Figure 4: Collaborations in a Group Operation.

Figure 4: Collaborations in a Group Operation

When the controller wants a temperature reading from the zone, it joins the zone's group and calls this.commstrategy.groupOperation(). JGroups elects a leader (by default based on membership length) within the group and calls getState() on that node (let's assume that sensor A was chosen).

The getState() operation of sensor A takes a temperature reading and sets the reading as the operation's return value.
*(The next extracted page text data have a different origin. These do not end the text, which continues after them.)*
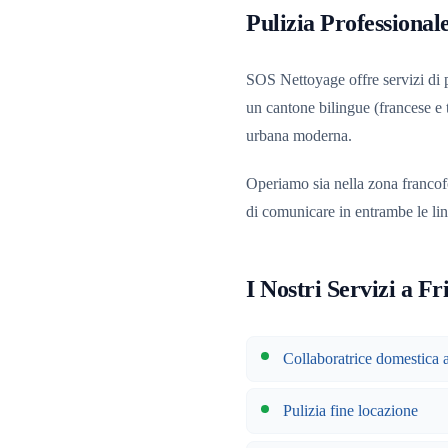
Pulizia Professional
SOS Nettoyage offre servizi di p
un cantone bilingue (francese e 
urbana moderna.
Operiamo sia nella zona franco
di comunicare in entrambe le li
I Nostri Servizi a F
Collaboratrice domestica 
Pulizia fine locazione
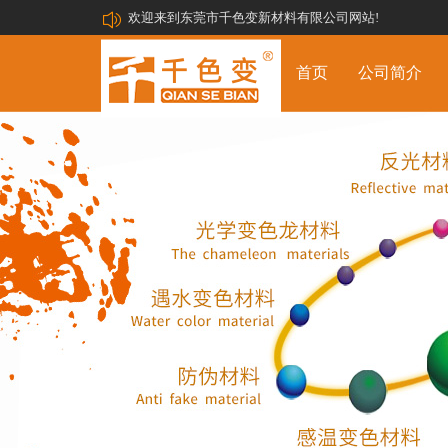
欢迎来到东莞市千色变新材料有限公司网站!
首页
公司简介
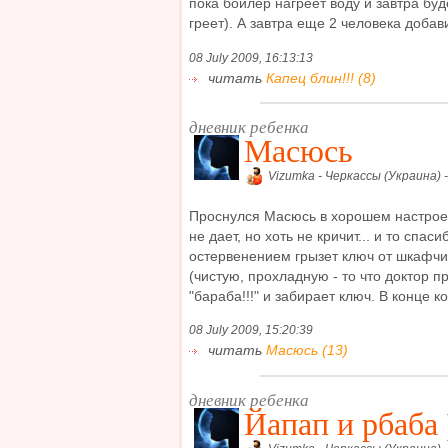
пока бойлер нагреет воду и завтра буд
греет). А завтра еще 2 человека добави
08 July 2009, 16:13:13
читать
Капец блин!!! (8)
дневник ребенка
Масюсь
Vizumka - Черкассы (Украина) 
Проснулся Масюсь в хорошем настроени
не дает, но хоть не кричит... и то спас
остервенением грызет ключ от шкафчи
(чистую, прохладную - то что доктор п
"бараба!!!" и забирает ключ. В конце ко 
08 July 2009, 15:20:39
читать
Масюсь (13)
дневник ребенка
Йапап и рбаба 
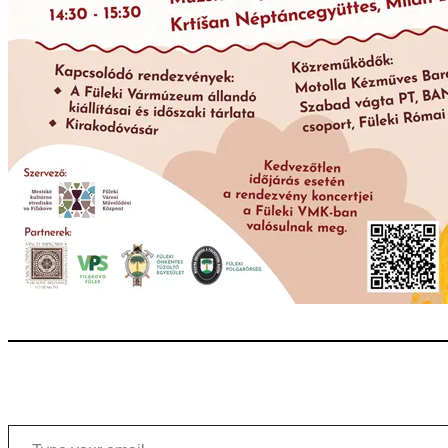
Type your email…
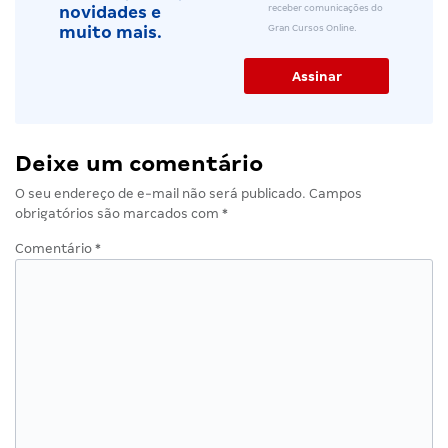
receber comunicações do
novidades e
Gran Cursos Online.
muito mais.
Deixe um comentário
O seu endereço de e-mail não será publicado.
Campos
obrigatórios são marcados com
*
Comentário
*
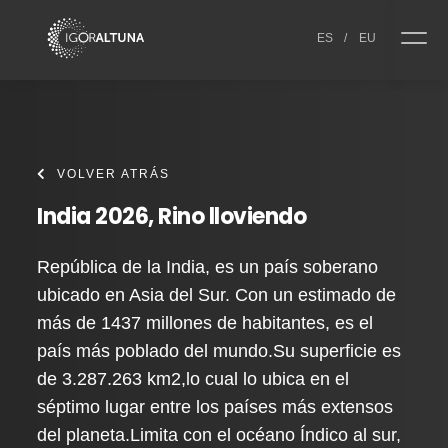
Skip to content
ES
/
EU
VOLVER ATRÁS
India 2026, Rino lloviendo
República de la India, es un país soberano
ubicado en Asia del Sur. Con un estimado de
más de 1437 millones de habitantes, es el
país más poblado del mundo.Su superficie es
de 3.287.263 km2,lo cual lo ubica en el
séptimo lugar entre los países más extensos
del planeta.Limita con el océano Índico al sur,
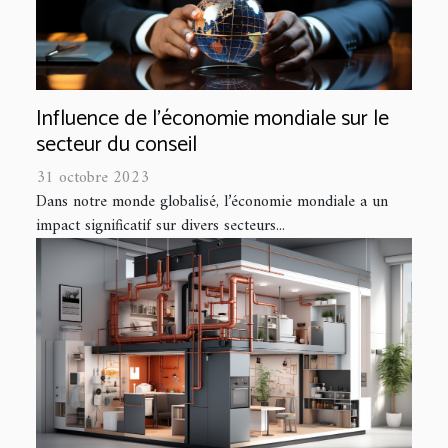
Influence de l'économie mondiale sur le
secteur du conseil
31 octobre 2023
Dans notre monde globalisé, l’économie mondiale a un
impact significatif sur divers secteurs...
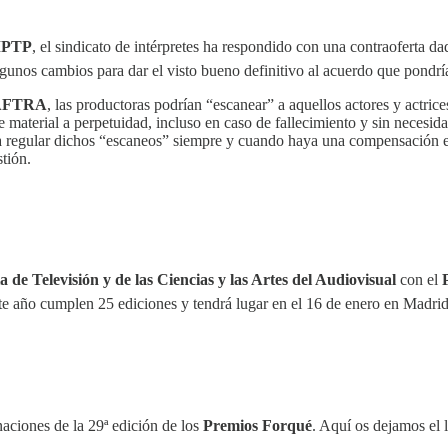
PTP
, el sindicato de intérpretes ha respondido con una contraoferta d
 algunos cambios para dar el visto bueno definitivo al acuerdo que pondría
AFTRA
, las productoras podrían “escanear” a aquellos actores y actrice
 material a perpetuidad, incluso en caso de fallecimiento y sin necesid
os a regular dichos “escaneos” siempre y cuando haya una compensación ec
tión.
 de Televisión y de las Ciencias y las Artes del Audiovisual
con el
 este año cumplen 25 ediciones y tendrá lugar en el 16 de enero en Madrid
aciones de la 29ª edición de los
Premios Forqué
. Aquí os dejamos el li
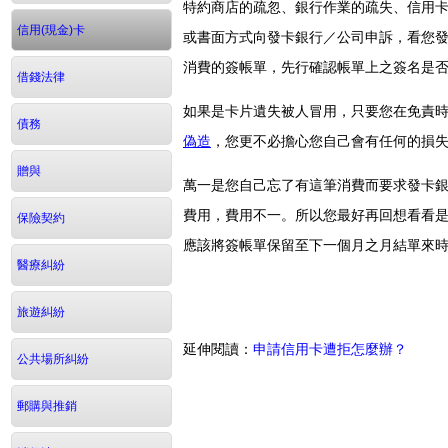
特約商店的疏忽、銀行作業的疏失、信用
信用(現金)卡
或書面方式向發卡銀行／公司申訴，看您
消費的簽帳單，先行確認帳單上之簽名是
借錢法律
如果是卡片遺失被人冒用，只要您在免責
債務
偽造
，您更不必擔心您自己會有任何的損
贈與
萬一是您自己忘了有這筆消費而要求發卡
費用，費用不一。所以您最好再回想看看
保險契約
應該將簽帳單保留至下一個月之月結單來
醫療糾紛
旅遊糾紛
延伸閱讀：
申請信用卡遭拒怎麼辦？
公共場所糾紛
郵購與推銷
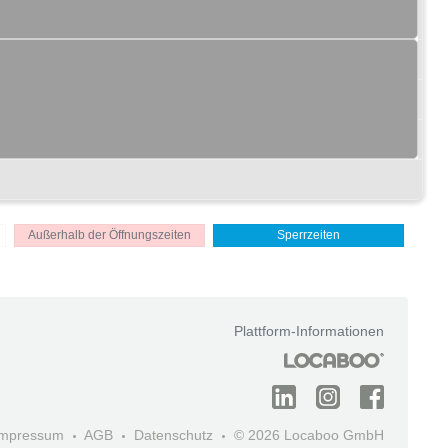
Außerhalb der Öffnungszeiten
Sperrzeiten
Plattform-Informationen
Impressum
AGB
Datenschutz
© 2026 Locaboo GmbH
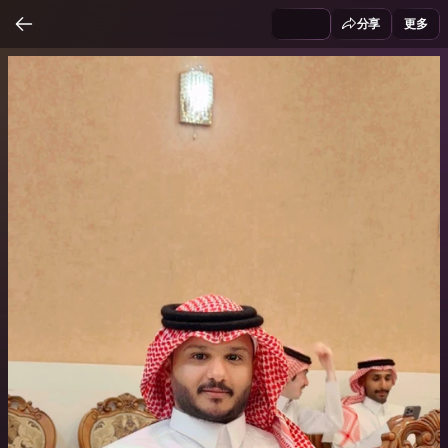
分享
更多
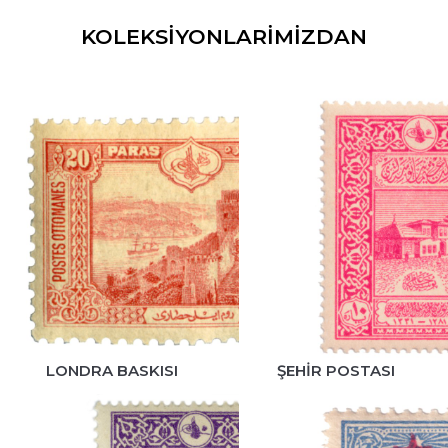
KOLEKSIYONLARIMIZDAN
LONDRA BASKISI
ŞEHIR POSTASI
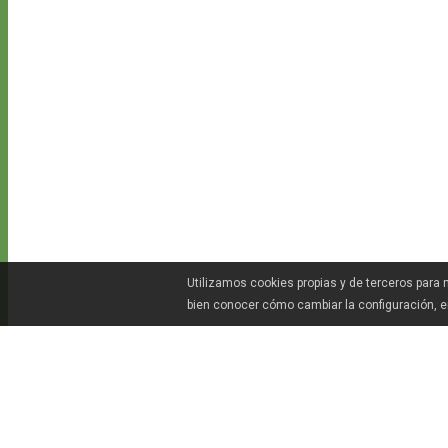
Utilizamos cookies propias y de terceros para
bien conocer cómo cambiar la configuración, 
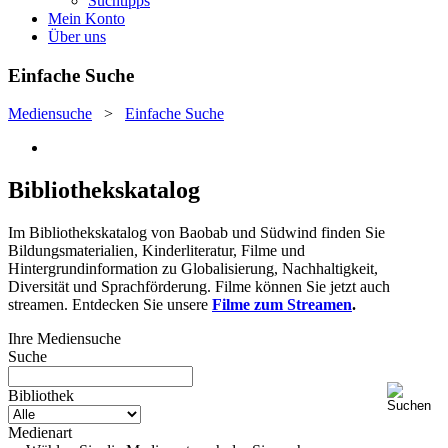
Suchtipps
Mein Konto
Über uns
Einfache Suche
Mediensuche
>
Einfache Suche
Bibliothekskatalog
Im Bibliothekskatalog von Baobab und Südwind finden Sie
Bildungsmaterialien, Kinderliteratur, Filme und
Hintergrundinformation zu Globalisierung, Nachhaltigkeit,
Diversität und Sprachförderung. Filme können Sie jetzt auch
streamen. Entdecken Sie unsere
Filme zum Streamen
.
Ihre Mediensuche
Suche
Bibliothek
Medienart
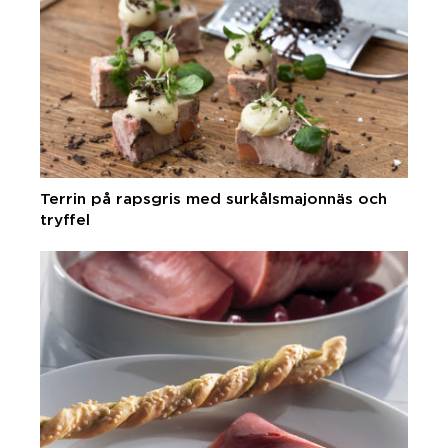
Terrin på rapsgris med surkålsmajonnäs och
tryffel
JGroups then calls setState() on the controller, passing it the temperature reading from sensor A. In subsequent requests for the zone temperature, if sensor A becomes unresponsive, JGroups will failover to sensor B.

Complicated group management functions were provided to the programmer implicitly by the JGroups API, and the leadership election and failover is completely transparent to the controller's programmer.


JGroups actually works. It was a straightforward task to use APIs for the multicasting and group management functions needed for collaborative fault tolerance. JGroups has several extensibility features, not mentioned in this article, that allow you to do things like write your own communication protocol or overwrite the default settings of the original protocol.

Unfortunately, some of the examples in the API manual were outdated, and several of the API operations were deprecated. In the course of writing the simulation software, it took some trial and error to compensate for information missing from the manual.

At the time this article was written, JGroups was used in a number of commercial applications. JBoss uses JGroups to provide clustering features for its Java application servers. JGroups is also used by FactoryPMI to provide connection redundancy and load balancing for industrial control systems.